**Problems to solve**.
1 - From the column on the global economic crisis, list each country said to have enjoyed a "German dividend."
2 - In the column on the global economic crisis, quote the passage from "What the Locusts" to "a bad combination.".
3 - Write what comes next in the column on the global economic crisis, starting after its final sentence.

Wednesday, June 6, 2012

WE have to take responsibility for lost opportunities in last two decades everywhere

What the Locusts Ate
By Thomas L. Friedman, New York Times, June 5, 2012
One of the most troubling features of today’s global economic crisis is the lack of political leadership anywhere. No one has the courage to tell their people the truth. And the truth, alas, is that four of the pillars of today’s global economy — Europe, America, China and the Arab world — have, each in their own way, squandered huge dividends they enjoyed in recent decades, and now they have to dig out of their respective holes with fewer resources, less time and, almost certainly, more pain. There is no easy way out. But, as confronting these hard truths becomes unavoidable, I think we’re likely to see some wild, angry and destabilizing politics that could make the economic recovery even more difficult. Deep holes and weak leaders are a bad combination.
Let’s start with Europe. Greece, Italy, Spain and Portugal all enjoyed a “German dividend.” That is, they enjoyed German-level interest rates as members of the euro zone, even though they were not as productive or disciplined as German savers and workers. Instead of using that dividend to modernize their economies and make themselves more competitive and productive, they went on real estate or consumption binges that have badly weakened either their banks or national balance sheets. Now there is no more escaping the bill.

**Information given**.

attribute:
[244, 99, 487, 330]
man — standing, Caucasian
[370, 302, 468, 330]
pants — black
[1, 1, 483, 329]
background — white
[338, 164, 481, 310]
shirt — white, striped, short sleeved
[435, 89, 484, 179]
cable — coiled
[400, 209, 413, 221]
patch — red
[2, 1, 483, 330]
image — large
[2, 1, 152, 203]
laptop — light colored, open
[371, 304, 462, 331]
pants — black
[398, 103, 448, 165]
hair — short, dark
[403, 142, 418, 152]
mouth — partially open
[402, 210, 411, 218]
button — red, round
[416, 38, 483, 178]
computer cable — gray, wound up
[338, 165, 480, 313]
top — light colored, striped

--

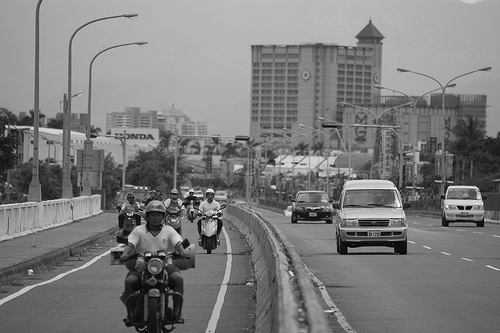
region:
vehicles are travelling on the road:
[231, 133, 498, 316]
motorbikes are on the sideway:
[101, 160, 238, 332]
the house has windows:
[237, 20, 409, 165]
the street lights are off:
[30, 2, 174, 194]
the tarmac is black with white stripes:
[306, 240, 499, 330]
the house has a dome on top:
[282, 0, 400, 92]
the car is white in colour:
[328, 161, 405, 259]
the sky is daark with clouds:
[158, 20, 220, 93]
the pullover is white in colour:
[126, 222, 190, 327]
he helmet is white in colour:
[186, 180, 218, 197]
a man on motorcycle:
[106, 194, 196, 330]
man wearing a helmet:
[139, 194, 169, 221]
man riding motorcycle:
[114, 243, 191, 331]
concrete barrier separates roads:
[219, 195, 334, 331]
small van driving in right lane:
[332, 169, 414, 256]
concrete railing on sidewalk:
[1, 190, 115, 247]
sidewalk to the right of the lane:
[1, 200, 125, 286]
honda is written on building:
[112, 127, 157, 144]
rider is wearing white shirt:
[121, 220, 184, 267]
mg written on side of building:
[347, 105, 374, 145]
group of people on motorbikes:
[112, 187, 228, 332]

**Results for the exercise**.
1 - Greece, Italy, Spain, Portugal

2 -
What the Locusts Ate
By Thomas L. Friedman, New York Times, June 5, 2012
One of the most troubling features of today’s global economic crisis is the lack of political leadership anywhere. No one has the courage to tell their people the truth. And the truth, alas, is that four of the pillars of today’s global economy — Europe, America, China and the Arab world — have, each in their own way, squandered huge dividends they enjoyed in recent decades, and now they have to dig out of their respective holes with fewer resources, less time and, almost certainly, more pain. There is no easy way out. But, as confronting these hard truths becomes unavoidable, I think we’re likely to see some wild, angry and destabilizing politics that could make the economic recovery even more difficult. Deep holes and weak leaders are a bad combination.

3 -
Chancellor Angela Merkel of Germany decried this “missed opportunity” to overhaul their economies in a speech on Saturday, as reported by Bloomberg News. The lower borrowing rates that came with the introduction of the euro meant “countries like Italy became virtually on a par with Germany in terms of interest rates,” she said. “The freedom created by this situation wasn’t exploited to improve long-term competitiveness. Instead, the time was used to spend too much money in consumption and too little time in tackling reforms.”
Bloomberg quoted Nikolaus Blome, the Bild newspaper’s chief political columnist, as saying that the Greek state “must be rebuilt, like in a developing nation.” “Someone among the euro-zone leaders must finally tell the Greeks the truth: this fresh start can only be achieved with a radical first step,” he said. “And that means leaving the euro.”
The Arab world had 50 years of autocratic rule in which leaders from Libya to Tunisia to Egypt to Syria to Yemen could have gradually ordered reforms from the top down. The military dictators in South Korea and Taiwan used their power surpluses to build export-led economies and educate all their people, creating huge middle classes that gradually took power democratically. But the Arab leaders used their surpluses of power and wealth to ignore the U.N.’s Arab Human Development Report in 2002, which said they urgently needed to overcome their deficits of freedom, knowledge and women’s empowerment. Instead, they enriched a small slice of their populations and distracted the rest with shiny objects, like Israel or populist Nasserism. Now the Arabs have to dig out of this deep hole with fractured political systems and huge youth populations. Who will tell their people that building competitive economies with modern schools will be a huge challenge? The turmoil on the streets of Egypt today is a taste of things to come.
To its credit, China used its huge export dividend to build 21st-century infrastructure and to educate its people, creating a giant middle class. But the current Chinese leadership has not used this surging economic growth to also introduce gradual political reform. Corruption is as bad as ever, institutionalized transparency and rule of law remain weak and consensual politics nonexistent. If growth slows and incomes widen further, more and more steam will build up in that system with no outlet, which is surely one reason Wen Jiabao, China’s retiring prime minister, warned in March that his country had reached “a critical stage.”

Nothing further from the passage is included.